You should report +99417 “to report prolonged total time (i.e., combined time with and without direct patient contact) provided by the physician or other qualified health care professional on the date of office or other outpatient services (i.e., 99205, 99215),” according to CPT®. However, you should only report +99417 “when the office or other outpatient service has been selected using time alone as the basis and only after the total time of the highest-level service (i.e., 99205 or 99215) has been exceeded.”

Don’t miss: You should not report +99417 for any time unit less than 15 minutes. Also, you should never report +99417 in conjunction with any of the other prolonged services codes +99354, +99355, 99358, +99359, +99415, or +99416.

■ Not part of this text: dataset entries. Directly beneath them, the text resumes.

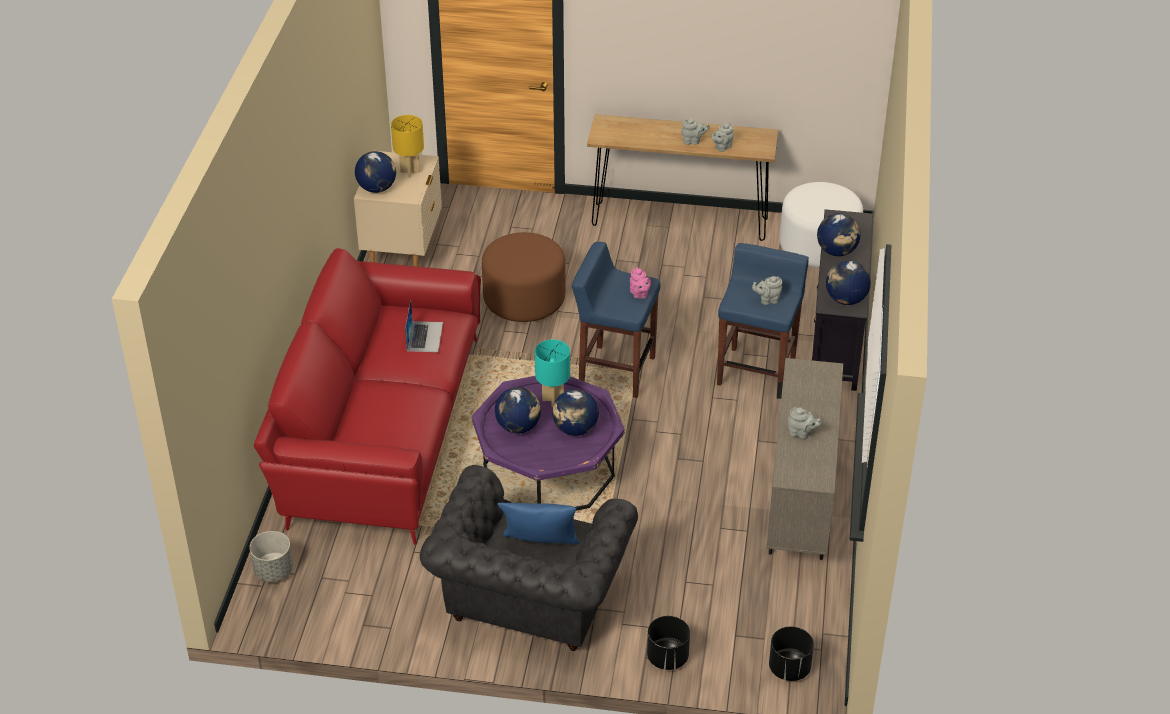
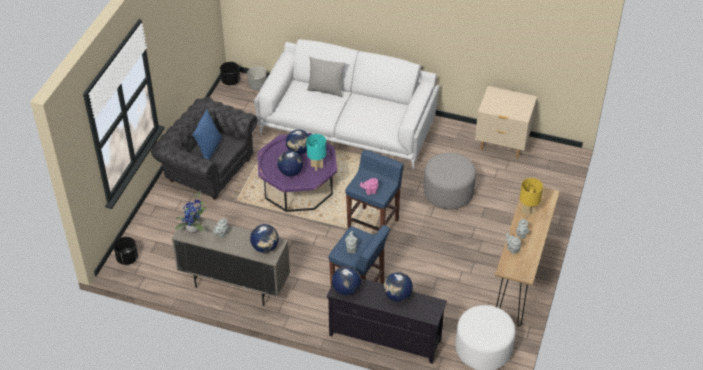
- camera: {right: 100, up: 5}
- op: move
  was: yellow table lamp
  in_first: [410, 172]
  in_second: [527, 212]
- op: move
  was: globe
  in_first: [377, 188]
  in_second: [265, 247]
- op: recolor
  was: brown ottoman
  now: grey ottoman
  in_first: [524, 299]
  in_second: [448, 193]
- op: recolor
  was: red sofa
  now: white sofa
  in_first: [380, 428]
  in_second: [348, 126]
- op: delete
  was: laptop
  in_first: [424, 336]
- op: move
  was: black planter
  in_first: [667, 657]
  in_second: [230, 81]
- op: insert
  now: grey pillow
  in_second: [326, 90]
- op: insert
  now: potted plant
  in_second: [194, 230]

Tip 5: Expect Definition of “Time” to Change

Starting in 2021, if you use the total time the provider spent on the patient encounter on that date of service to level the service for codes 99202-99215, you should know that CPT® will be replacing the words “typical time” with the words “total time spent on the day of the encounter,” along with changing the standard time thresholds for each of the codes. The typical time currently included in the code descriptors only reflects face-to-face time. But since most office visits have some pre- and post-visit time involved, too, the change to total time on the date of the encounter will allow you to include those times in your code selection.

Don’t miss: You’ll be able to include such factors in your time calculation as ordering medications, tests, or procedures, and time spent personally doing preauthorization work — as well as reviewing records before you see the patient on the same calendar date.